Extra-articular adhesions impairing the motion interface and its gliding structures or neurophysiological deficits (e.g., injuries to the cervical spine, plexus, etc.)
Direct injuries to the intra-articular structures (e.g., fractures, tendon ruptures)
Intra-articular capsulitis, adhesions, or fibrosis of the capsular structures
4.2 Extra-articular Adhesions Impairing the Motion Interface and Its Gliding Structures or Neurophysiological Deficits
Extra-articular adhesions or neurological deficits are seen as secondary, extrinsic causes [1]. According to the observations of Neviaser [2], patients may present with stiff shoulders that occur after trauma, who appear to not have any capsular contracture.
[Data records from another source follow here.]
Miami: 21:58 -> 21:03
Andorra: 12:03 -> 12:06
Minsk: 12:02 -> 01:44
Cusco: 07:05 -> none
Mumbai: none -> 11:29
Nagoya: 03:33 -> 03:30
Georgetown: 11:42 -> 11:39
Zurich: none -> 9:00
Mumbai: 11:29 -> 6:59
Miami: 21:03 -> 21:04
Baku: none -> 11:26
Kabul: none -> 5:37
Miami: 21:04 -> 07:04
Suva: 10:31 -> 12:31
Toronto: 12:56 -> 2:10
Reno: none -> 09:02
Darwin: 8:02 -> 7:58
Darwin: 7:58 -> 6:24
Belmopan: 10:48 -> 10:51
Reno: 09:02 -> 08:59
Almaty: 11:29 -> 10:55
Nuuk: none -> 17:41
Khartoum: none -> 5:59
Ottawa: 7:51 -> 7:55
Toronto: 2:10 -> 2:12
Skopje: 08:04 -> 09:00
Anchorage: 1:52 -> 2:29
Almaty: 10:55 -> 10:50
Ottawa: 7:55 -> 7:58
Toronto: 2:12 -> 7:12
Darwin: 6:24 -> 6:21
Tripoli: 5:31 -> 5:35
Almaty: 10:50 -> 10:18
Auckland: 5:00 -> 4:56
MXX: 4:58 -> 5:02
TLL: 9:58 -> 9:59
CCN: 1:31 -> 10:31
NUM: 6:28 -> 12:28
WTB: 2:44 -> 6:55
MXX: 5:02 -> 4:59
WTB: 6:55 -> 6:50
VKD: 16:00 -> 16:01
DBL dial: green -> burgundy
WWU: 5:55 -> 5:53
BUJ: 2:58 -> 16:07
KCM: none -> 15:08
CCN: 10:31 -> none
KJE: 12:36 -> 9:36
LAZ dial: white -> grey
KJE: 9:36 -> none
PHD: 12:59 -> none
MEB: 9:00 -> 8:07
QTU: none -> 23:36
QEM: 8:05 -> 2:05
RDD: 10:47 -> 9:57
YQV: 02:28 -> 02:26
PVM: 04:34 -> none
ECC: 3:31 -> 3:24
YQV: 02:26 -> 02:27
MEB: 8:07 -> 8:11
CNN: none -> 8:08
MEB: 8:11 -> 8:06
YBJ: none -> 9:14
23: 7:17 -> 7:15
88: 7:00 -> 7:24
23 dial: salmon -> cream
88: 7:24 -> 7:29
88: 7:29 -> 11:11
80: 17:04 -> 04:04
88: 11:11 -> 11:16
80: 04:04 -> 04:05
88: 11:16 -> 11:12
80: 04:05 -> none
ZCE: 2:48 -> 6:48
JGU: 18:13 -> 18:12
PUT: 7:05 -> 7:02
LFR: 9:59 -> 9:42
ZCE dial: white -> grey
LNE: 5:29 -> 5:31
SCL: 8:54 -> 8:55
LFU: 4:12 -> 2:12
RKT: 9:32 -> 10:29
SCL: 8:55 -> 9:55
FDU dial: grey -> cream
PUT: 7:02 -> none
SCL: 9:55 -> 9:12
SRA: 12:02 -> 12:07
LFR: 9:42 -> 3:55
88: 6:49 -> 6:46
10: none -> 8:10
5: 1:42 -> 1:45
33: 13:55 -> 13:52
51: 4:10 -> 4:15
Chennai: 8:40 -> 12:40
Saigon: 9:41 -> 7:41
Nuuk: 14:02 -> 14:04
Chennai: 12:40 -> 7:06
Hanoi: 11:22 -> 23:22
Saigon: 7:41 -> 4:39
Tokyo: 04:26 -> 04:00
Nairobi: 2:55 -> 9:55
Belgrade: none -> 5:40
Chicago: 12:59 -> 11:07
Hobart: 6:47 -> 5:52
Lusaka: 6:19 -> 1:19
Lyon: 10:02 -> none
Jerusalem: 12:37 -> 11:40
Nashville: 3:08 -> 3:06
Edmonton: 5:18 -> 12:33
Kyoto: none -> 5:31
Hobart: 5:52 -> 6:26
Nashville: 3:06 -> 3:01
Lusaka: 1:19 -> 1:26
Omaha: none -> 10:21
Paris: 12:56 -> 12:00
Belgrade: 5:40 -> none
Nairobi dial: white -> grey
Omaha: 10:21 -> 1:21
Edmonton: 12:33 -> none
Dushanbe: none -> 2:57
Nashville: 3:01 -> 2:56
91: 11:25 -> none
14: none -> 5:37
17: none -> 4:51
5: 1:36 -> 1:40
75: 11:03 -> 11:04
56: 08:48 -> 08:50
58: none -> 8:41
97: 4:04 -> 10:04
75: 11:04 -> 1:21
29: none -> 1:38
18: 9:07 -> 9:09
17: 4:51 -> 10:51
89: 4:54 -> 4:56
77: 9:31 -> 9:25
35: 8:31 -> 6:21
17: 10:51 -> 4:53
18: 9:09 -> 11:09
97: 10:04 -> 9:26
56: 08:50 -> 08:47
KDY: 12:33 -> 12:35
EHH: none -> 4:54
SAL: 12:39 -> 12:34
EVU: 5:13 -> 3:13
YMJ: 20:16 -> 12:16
These cases may be explained by the other extra-articular causes. Extra-articular adhesions might be caused due to soft tissue injury of the surrounding structures. For example, large burning injuries might result in excessive scarring of the skin, which then limits range of motion and therefore leads to a stiff shoulder joint. In these cases, the scarring of the skin layer directly causes the limitations. Hematomas located in the deltoid muscle or the subacromial space can cause direct adhesions and scarring within these structures and prevent proper function of the fascia, gliding of the soft tissue.
It is interesting to mention that if the glenohumeral joint is restricted for a longer period, deficits in motion might persist, even if the causing problem is solved (e.g., plastic surgery for restrictive burned skin). This is in contrast to the classic ideas of the “frozen shoulder,” which, as a self-limiting condition, resolves after a certain time and patients regain motion.